Naast het berekenen van een evenement waarbij sprake is van muziekgeluid, is ook een berekening gemaakt van een evenement waarbij uitsluitend sprake is van stemgeluid. Uit het onderzoek blijkt dat er in die situatie een langtijdgemiddeld beoordelingsniveau (LAr,LT) wordt bereikt van maximaal 52 dB(A) gedurende de dagperiode op 1.5 mv+ en 54 dB(A) gedurende de avond- en nachtperiode op 5.0 mv+ (punt 10 Pekelharingweg 2A). Deze resultaten passen binnen geluidsgrenswaarden die zijn opgenomen in onderhavig bestemmingsplan, namelijk 65 dB(A).
Voor de volledigheid is in het rapport ook een (worst-case) berekening gemaakt van de effecten van een groot evenement op het omliggende natura-2000 gebied Rijntakken. Hierbij wordt in het rapport opgemerkt dat gekeken moet worden naar het 24-uursgemiddeld equivalente geluidsniveau (LAeq,24uur) in plaats van het langtijdgemiddeld beoordelingsniveau (LAr,LT).
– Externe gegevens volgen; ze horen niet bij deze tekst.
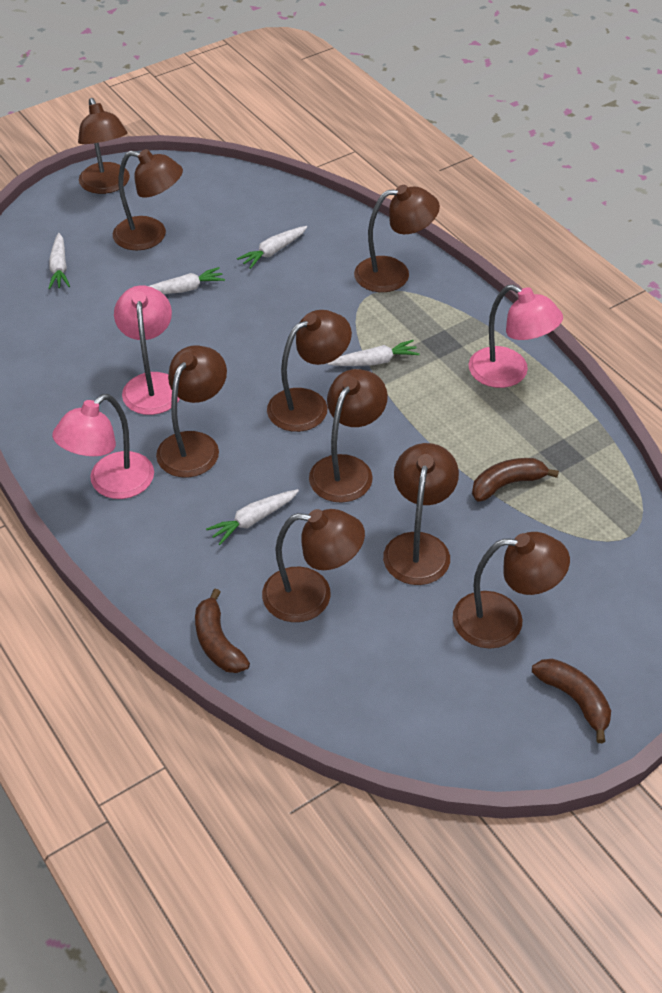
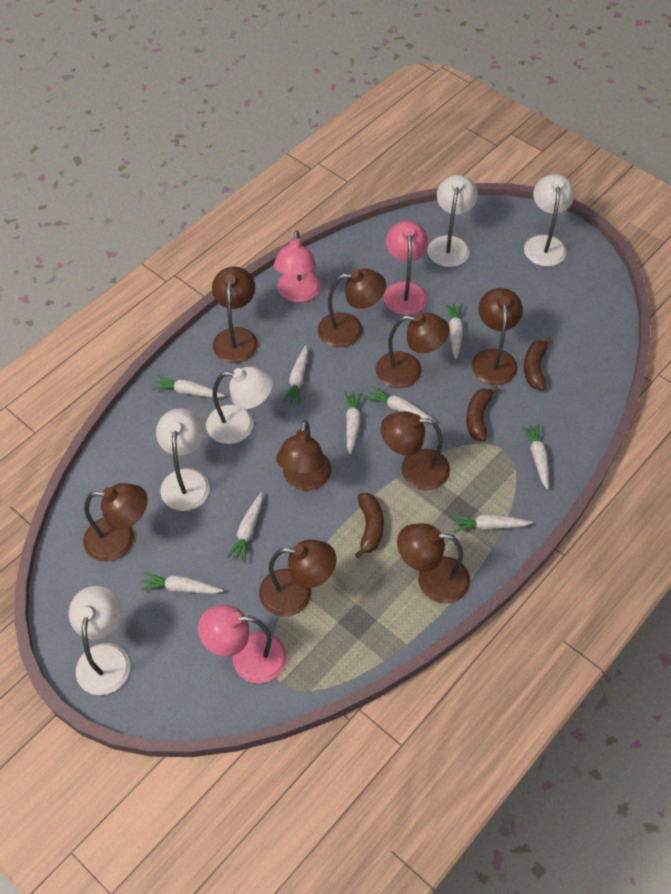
white carrot: [48,233,70,289] [149,267,225,294] [206,489,299,545] [237,226,307,269] [327,340,420,366] = 5 -> [140,572,223,594] [152,375,225,398] [227,492,263,562] [283,345,308,405] [344,392,362,455] [365,386,436,422] [446,303,463,360] [452,514,533,532] [521,424,549,489] = 9
white lamp: none = 0 -> [69,586,130,695] [156,408,210,511] [206,367,273,444] [427,175,478,267] [524,174,575,267] = 5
Uit de resultaten blijkt dat tijdens een groot evenement waarbij sprake is van muziek- en stemgeluid een 24-uursgemiddeld equivalent geluidsnviveau (LAeq,24uur) wordt bereikt van maximaal 62 dB(A). Hiermee is sprake van een overschrijding van de geluidsgrenswaarde die geldt volgens de natuurbeschermingswetvergunning van 55 dB(A). De overschrijding bedraagt maximaal 7 dB. Om te kunnen voldoen aan de geluidsgrenswaarden die gelden volgens de natuurbeschermingswet-vergunning zijn organisatorische maatregelen nodig. Het beperken van de duur van de muziek of het beperken van het zendniveau behoren daartoe tot de mogelijkheden. Bij een gelijkblijvend zendniveau [een LAeq van 89 dB(A) op 25 meter voor het podium] zal de duur van de muziek moeten worden teruggebracht van 8 uur naar maximaal 100 minuten (1 uur en 40 minuten). Er gelden dan geen restricties aan het stemgeluid. Dat kan 8 uur aanwezig blijven.
Conclusie
Conclusie uit het onderzoek is dat, met inachtneming van een aantal aanbevelingen, kan worden voldaan aan de gestelde geluidsnormen in het bestemmingsplan. Een organisator dient rekening te houden met bepaalde podium opstellingswijze en zendniveaus:
In het akoestisch onderzoek wordt aangegeven dat het voor een juiste beoordeling van de te verwachten geluidsniveaus van belang is om vooraf te weten welke podiumposities, richtingen, luidsprekertechnieken, exploitatievorm, muziekstijl (geluidsvolume en genre) per evenement wordt toegepast.
Bij geluidveroorzakende evenementen dient voorafgaand aan het evenement aangetoond worden dat de in het bestemmingsplan opgenomen geluidnormen niet worden overschreden (artikel 6.1, lid, onder a sub 6). Een organisator zal dan ook een akoestisch onderzoek moeten aanleveren. In de communicatie met de organisator zal aangegeven worden dat in dat betreffende onderzoek de hierboven genoemde aspecten zoals podiumpositie, richting, techniek en dergelijk worden opgenomen.
Aan de hand van het Akoestisch onderzoek van DGMR kan aan de organisator vooraf aangegeven worden welke BBT-voorzieningen in acht moeten worden genomen.
Geconcludeerd wordt dat de geluidbelasting van maximaal 65 dB(A) bij een groot evenement uitvoerbaar en daarmee dus ook handhaafbaar is.